Premio Racconti nella Rete 2013 “La mia prima volta” di Giovanni Fiorina
Categoria: Premio Racconti nella Rete 2013Era l’inizio di maggio quando la maestra ci diede un tema: Parlo di…
Eravamo dei pippottini di otto anni e la libertà non sapevamo nemmeno cosa fosse, figurarsi se eravamo in grado di gestirla. Un coro bianco di venti vocette si alzò all’istante.
– Maestra! Maestra! Di cosa dobbiamo parlare?
– Di quello che volete – ci rispose lei, senza degnarci di uno sguardo, già concentrata sul giornale aperto sulla cattedra.
Ci guardammo in silenzio, senza fiatare, in preda al panico, fino a quando Antonio Sica chiese se poteva parlare del suo pallone.
– Vi ho detto che potete scrivere di ciò che volete – disse la maestra, ancora senza guardarci.
Rimasi a fissare il foglio bianco per non so quanto tempo. Poi, iniziai a scrivere.
La domenica precedente ero stato per la prima volta nella mia vita allo stadio, al Comunale di Torino, per vedere l’ultima partita di Michel Platini con la maglia della Juventus, insieme a mio papà e al mio compagno di classe Alessandro Donnelli. Decisi di raccontare quella giornata, e più scrivevo del viaggio in pullman con i tifosi, del verde del campo, dell’impermeabile giallo comprato perché pioveva, più mi sembrava che quel pullman, quel campo, quell’impermeabile diventassero come più veri, sulla carta, come più belli, perché più miei.
Non ricordo se la maestra si chiamava Rosella oppure Rossella. Però i suoi capelli neri come uno spavento, gli orecchini grandi da chiromante, i suoi urlacci Fiorina, stai composto! – ci chiamava così, per cognome, nonostante fossimo solo dei bambini – quelli sì, me li ricordo bene.
Insomma, a me faceva un po’ paura, la maestra Rosella o Rossella. Così, quando un paio di giorni dopo mi mandò a chiamare durante la lezione di matematica, mi presero dei brutti pensieri. Rimasi fermo davanti alla porta dell’altra terza per qualche secondo, dopo aver bussato, con il cuore che batteva forte e il cervello che si domandava cosa mai avessi combinato per meritare quella che, ero sicuro, sarebbe stata un’umiliazione davanti a dei bambini che nemmeno conoscevo. Alla fine, come se stessi tuffandomi in una piscina gelata, entrai.
Tutta la 3°D era in piedi ad applaudirmi, il mio tema nella mano della maestra con un ‘ottimo’ scritto in rosso, grande. Io mi guardavo i piedi e non capivo.

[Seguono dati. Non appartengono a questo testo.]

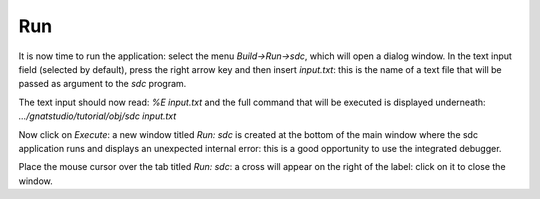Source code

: ***
Run
***

It is now time to run the application: select the menu `Build->Run->sdc`,
which will open a dialog window.  In the text input field (selected by default),
press the right arrow key and then insert `input.txt`: this is the name of a
text file that will be passed as argument to the *sdc* program.

The text input should now read: `%E input.txt` and the full command that will
be executed is displayed underneath: `.../gnatstudio/tutorial/obj/sdc input.txt`

Now click on `Execute`: a new window titled `Run: sdc` is created at the bottom
of the main window where the sdc application runs and displays an unexpected
internal error: this is a good opportunity to use the integrated debugger.

Place the mouse cursor over the tab titled `Run: sdc`: a cross will appear on
the right of the label: click on it to close the window.
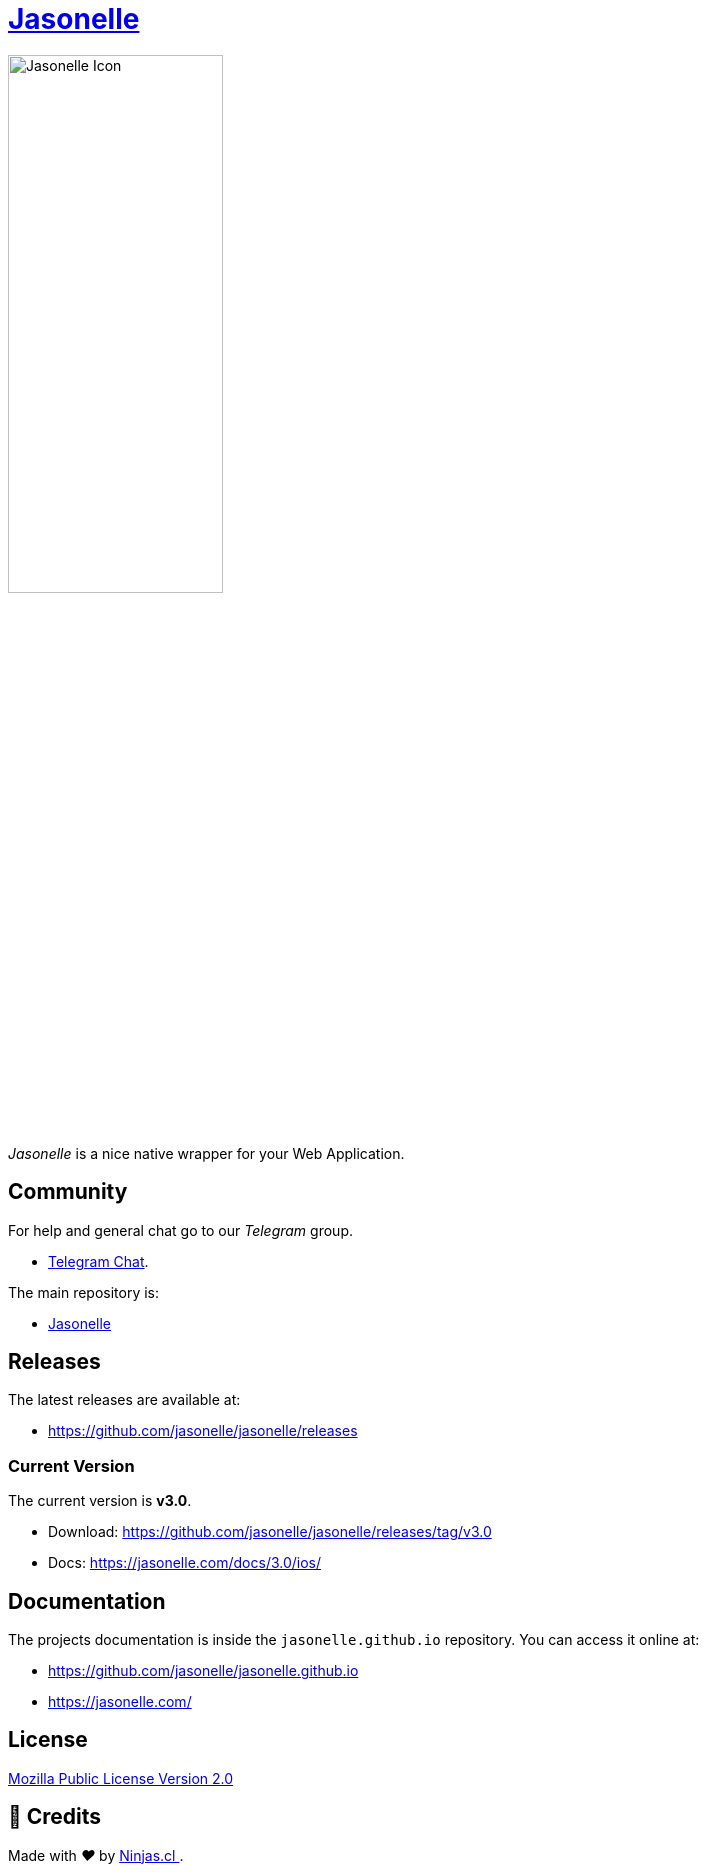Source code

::last-update-label!:
:nofooter:
# https://github.com/jasonelle[Jasonelle]

++++
<img src="sources/xcode/AppIcon.png" style="width:50%;height:auto" title="Jasonelle Icon">
++++

_Jasonelle_ is a nice native wrapper for your Web Application.

## Community

For help and general chat go to our _Telegram_ group.

- https://t.me/jasonelle[Telegram Chat].

The main repository is:

- https://github.com/jasonelle[Jasonelle]

## Releases

The latest releases are available at:

- https://github.com/jasonelle/jasonelle/releases

### Current Version

The current version is *v3.0*.

- Download: https://github.com/jasonelle/jasonelle/releases/tag/v3.0
- Docs: https://jasonelle.com/docs/3.0/ios/

## Documentation

The projects documentation is inside the `jasonelle.github.io` repository. You can access it online at:

- https://github.com/jasonelle/jasonelle.github.io
- https://jasonelle.com/

## License

https://github.com/jasonelle/jasonelle/blob/main/LICENSE.adoc[Mozilla Public License Version 2.0]

## 🤩 Credits

++++
<p>
  Made with <i class="fa fa-heart">&#9829;</i> by
  <a href="https://ninjas.cl">
    Ninjas.cl
  </a>.
</p>
++++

– L’ho letto ad alta voce anche a loro, bravissimo! – mi disse la maestra Rosella o Rossella, prendendomi la mano e tirandomi a sé per darmi un bacio sulla guancia, l’orecchino che dondolava come un hula hoop.
Mi stavo già vergognando abbastanza anche senza quel bacio, così mi allontanai dalla maestra il più in fretta possibile. E poi non capivo: potevo essere davvero stato premiato per aver fatto vedere agli altri qualcosa di mio, che avevo scelto io di raccontare e di raccontarlo così? Non mi sembrava possibile.
Non sapevo cosa dire, per questo rimasi in silenzio, continuando a fissarmi i piedi senza vederli, mentre prendevo il tema e mi giravo per uscire dalla classe. Ero convinto sarei esploso entro pochi secondi, tanto mi sentivo rosso in viso. Poi, con un piede già in corridoio, mi girai verso la maestra Rosella o Rossella e bisbigliai un Grazie, i miei occhi che per un attimo guardarono il suo sorriso.
Scritto bene, mi è piaciuto.
L’infanzia, le sue emozioni esplosive, le prime volte…
Terribile questa maestra Rossella o Rosella, con i suoi orecchini da chiromante, che se ne infischia dei suoi scolaretti. Racconto semplice e poetico, che lascia una dolce emozione. Complimenti.
certo che l’alunno Fiorina ha una maestra che si chiama Rossella/Rosella!! È voluto?
No, in realtà no…che lettrice attenta, complimenti!